▶ [What the task asks]
The answer should consist of each line below that contains the word "Chlorothalonil".

▶ [Task input]
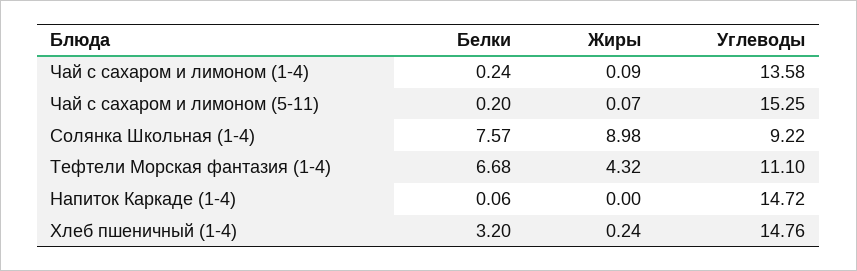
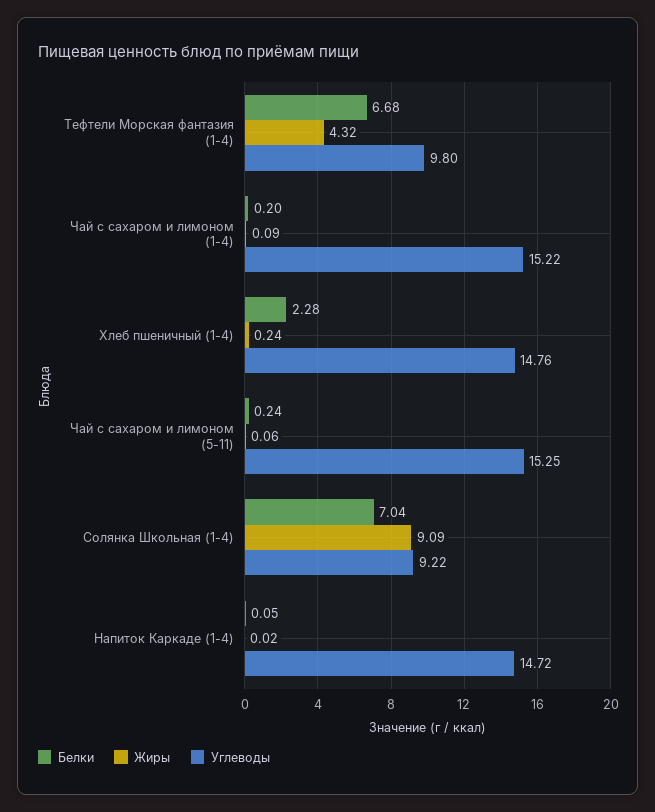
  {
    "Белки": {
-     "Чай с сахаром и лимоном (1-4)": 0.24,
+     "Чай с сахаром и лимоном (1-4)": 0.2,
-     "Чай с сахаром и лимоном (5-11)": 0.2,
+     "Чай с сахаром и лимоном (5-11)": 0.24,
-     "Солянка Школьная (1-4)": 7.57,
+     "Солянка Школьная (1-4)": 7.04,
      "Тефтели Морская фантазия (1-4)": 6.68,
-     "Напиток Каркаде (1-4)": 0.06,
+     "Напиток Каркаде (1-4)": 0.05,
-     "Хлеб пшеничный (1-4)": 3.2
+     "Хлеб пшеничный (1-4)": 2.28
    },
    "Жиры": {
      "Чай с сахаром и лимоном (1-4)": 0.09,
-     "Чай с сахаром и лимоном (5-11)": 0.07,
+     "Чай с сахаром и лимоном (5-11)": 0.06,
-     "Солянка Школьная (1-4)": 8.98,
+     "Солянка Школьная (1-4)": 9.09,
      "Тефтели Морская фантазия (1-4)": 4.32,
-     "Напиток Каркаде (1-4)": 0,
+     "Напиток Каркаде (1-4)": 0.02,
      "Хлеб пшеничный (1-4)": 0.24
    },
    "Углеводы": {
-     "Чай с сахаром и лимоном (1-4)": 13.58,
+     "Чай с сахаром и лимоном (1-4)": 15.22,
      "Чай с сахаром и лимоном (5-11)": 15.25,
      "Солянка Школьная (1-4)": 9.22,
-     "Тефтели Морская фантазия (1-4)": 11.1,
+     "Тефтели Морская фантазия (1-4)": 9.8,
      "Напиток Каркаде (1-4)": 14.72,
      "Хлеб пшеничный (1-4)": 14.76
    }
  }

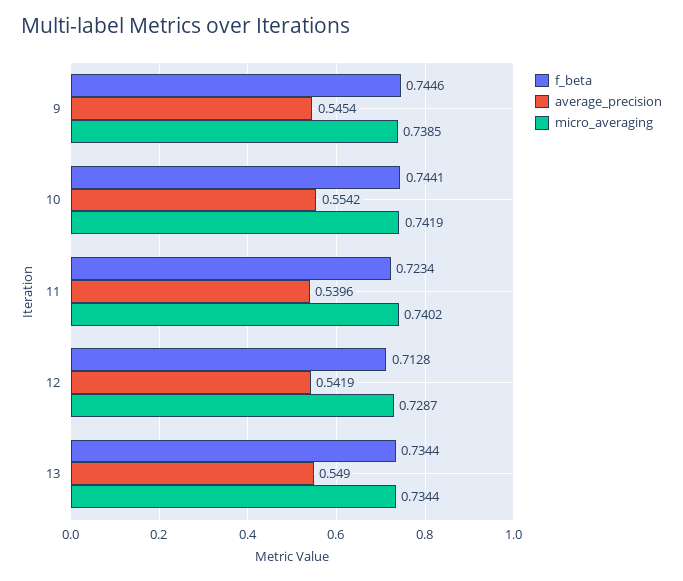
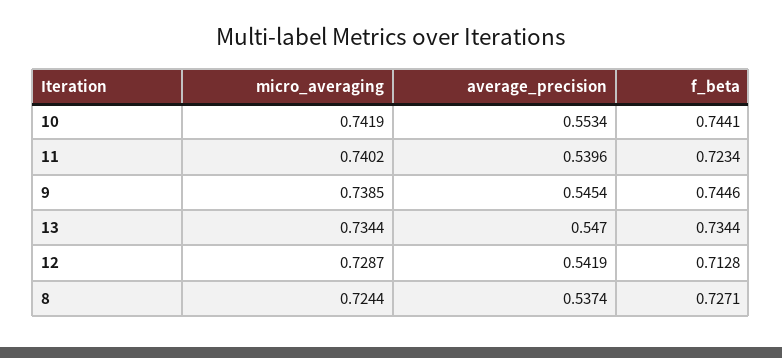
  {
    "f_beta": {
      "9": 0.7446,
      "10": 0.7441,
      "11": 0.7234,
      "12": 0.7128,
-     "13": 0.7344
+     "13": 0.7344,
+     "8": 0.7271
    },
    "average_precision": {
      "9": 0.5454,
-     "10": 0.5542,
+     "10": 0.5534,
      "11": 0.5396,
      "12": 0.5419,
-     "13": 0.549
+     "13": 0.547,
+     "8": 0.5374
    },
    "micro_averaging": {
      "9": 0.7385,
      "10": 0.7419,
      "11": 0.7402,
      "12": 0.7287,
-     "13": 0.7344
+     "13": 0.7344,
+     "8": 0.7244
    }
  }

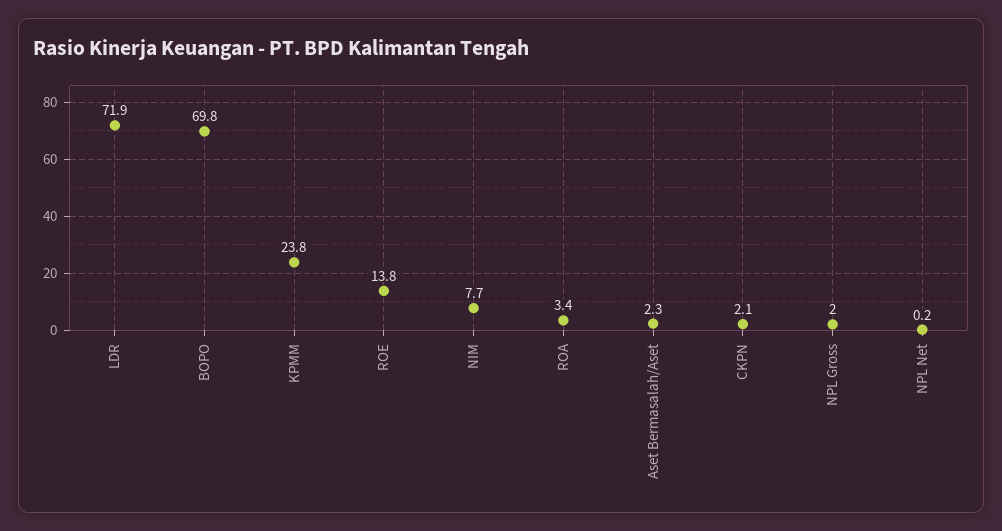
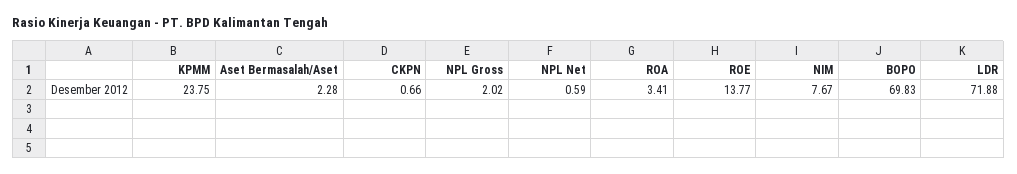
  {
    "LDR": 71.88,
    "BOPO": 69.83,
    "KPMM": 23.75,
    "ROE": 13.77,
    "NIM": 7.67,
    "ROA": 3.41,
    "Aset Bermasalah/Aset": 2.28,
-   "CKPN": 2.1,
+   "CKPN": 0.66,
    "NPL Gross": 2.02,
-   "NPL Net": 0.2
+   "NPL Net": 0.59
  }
==
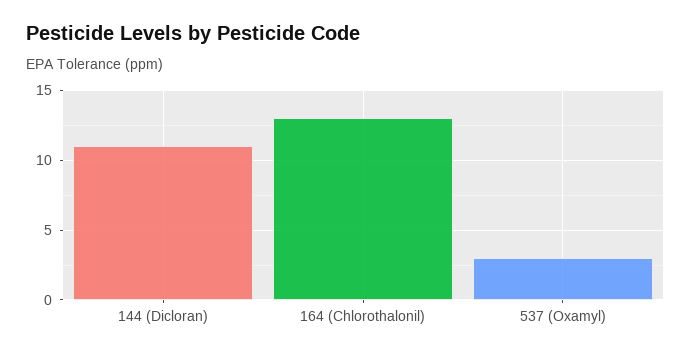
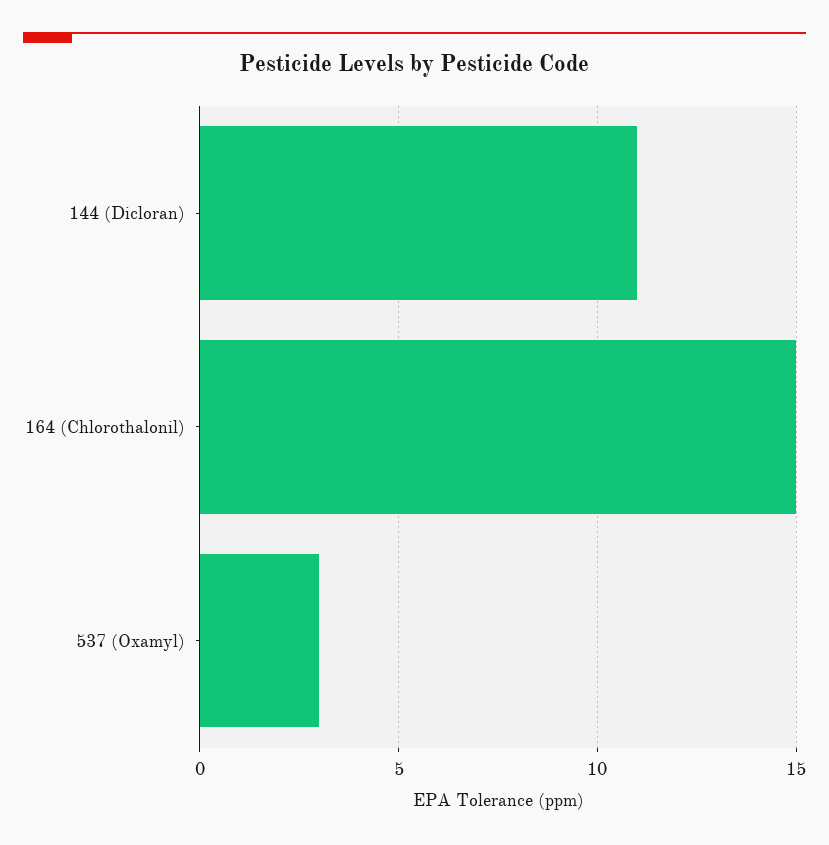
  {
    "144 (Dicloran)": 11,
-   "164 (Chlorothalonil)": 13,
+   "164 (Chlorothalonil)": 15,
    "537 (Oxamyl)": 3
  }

▶ [Solved problem]
-   "164 (Chlorothalonil)": 13,
+   "164 (Chlorothalonil)": 15,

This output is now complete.